15. A downhole tool, comprising:

a mandrel;

a cone disposed on the mandrel;

a cage disposed on the mandrel and defining at least one slip slot, the at least one slip slot having a closed end, an open end, and opposing inner walls extending from the closed end to the open end, at least one of the cone and cage being movable relative to the other;

at least one finger disposed on the cage and extending from the closed end to the open end of the at least one slip slot; and

at least one slip disposed in the at least one slip slot and being movable between retracted and extended positions relative to the mandrel, the at least one slip having opposing sides, a deck, and a toe, the deck connecting the opposing sides and disposed between the at least one finger and the mandrel, the toe disposing beyond the open end of the at least one slot, the opposing sides each defining a first bearing surface retained axially by the opposing inner walls of the at least one slip slot.

16. The downhole tool of claim 15, further comprising:

a compressible packing element disposed on the mandrel; and

an activation mechanism compressing the packing element and moving either the cone or the cage relative to the other.

17. The downhole tool of claim 15, further comprising another slip mechanism having a second cone, a second cage, and at least one second slip disposed on the mandrel in opposing relation to the cone, the cage, and the at least one slip.
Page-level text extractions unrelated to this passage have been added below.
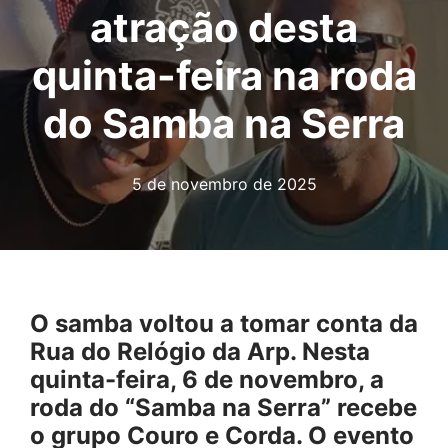
atração desta
quinta-feira na roda
do Samba na Serra
5 de novembro de 2025
O samba voltou a tomar conta da
Rua do Relógio da Arp. Nesta
quinta-feira, 6 de novembro, a
roda do “Samba na Serra” recebe
o grupo Couro e Corda. O evento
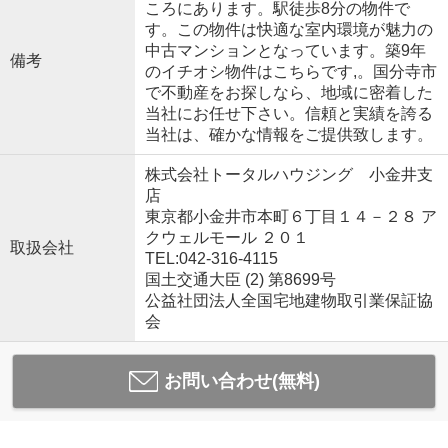
ころにあります。駅徒歩8分の物件で
す。この物件は快適な室内環境が魅力の
中古マンションとなっています。築9年
備考
のイチオシ物件はこちらです,。国分寺市
で不動産をお探しなら、地域に密着した
当社にお任せ下さい。信頼と実績を誇る
当社は、確かな情報をご提供致します。
株式会社トータルハウジング 小金井支
店
東京都小金井市本町６丁目１４－２８ ア
クウェルモール ２０１
取扱会社
TEL:042-316-4115
国土交通大臣 (2) 第8699号
公益社団法人全国宅地建物取引業保証協
会
お問い合わせ(無料)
18. A downhole tool slip mechanism, comprising:

a cage disposed on a mandrel and defining at least one slot, the at least one slot having first shoulders and a finger;

a cone disposed on the mandrel, at least one of the cone and cage being movable relative to the other;

at least one slip disposed in the at least one slot and defining a groove in an outward facing surface for the finger, the at least one slip having— a cage end disposed in the at least one slot and having second shoulders engageable with the first shoulders, a free end disposed beyond the cage and engageable with the cone, and a stem disposed in the at least one slot and connecting the cage end to the free end, the free end and the cage end being wider than the stem.

19. A downhole tool, comprising:

a mandrel;

a cage disposed on the mandrel and defining at least one slot, the at least one slot having first shoulders and a finger;

a cone disposed on the mandrel, at least one of the cone and cage being movable relative to the other;

at least one slip disposed in the at least one slot and defining a groove in an outward facing surface for the finger, the at least one slip having— a cage end disposed in the at least one slot and having second shoulders engageable with the first shoulders, a free end disposed beyond the cage and engageable with the cone, and a stem disposed in the at least one slot and connecting the cage end to the free end, the free end and the cage end being wider than the stem.

20. The downhole tool of claim 19, further comprising:

a compressible packing element disposed on the mandrel; and

an activation mechanism compressing the packing element and moving either the cone or the cage relative to the other.

21. The downhole tool of claim 19, further comprising another slip mechanism having a second cone, a second cage, and at least one second slip disposed on the mandrel in opposing relation to the cone, the cage, and the at least one slip.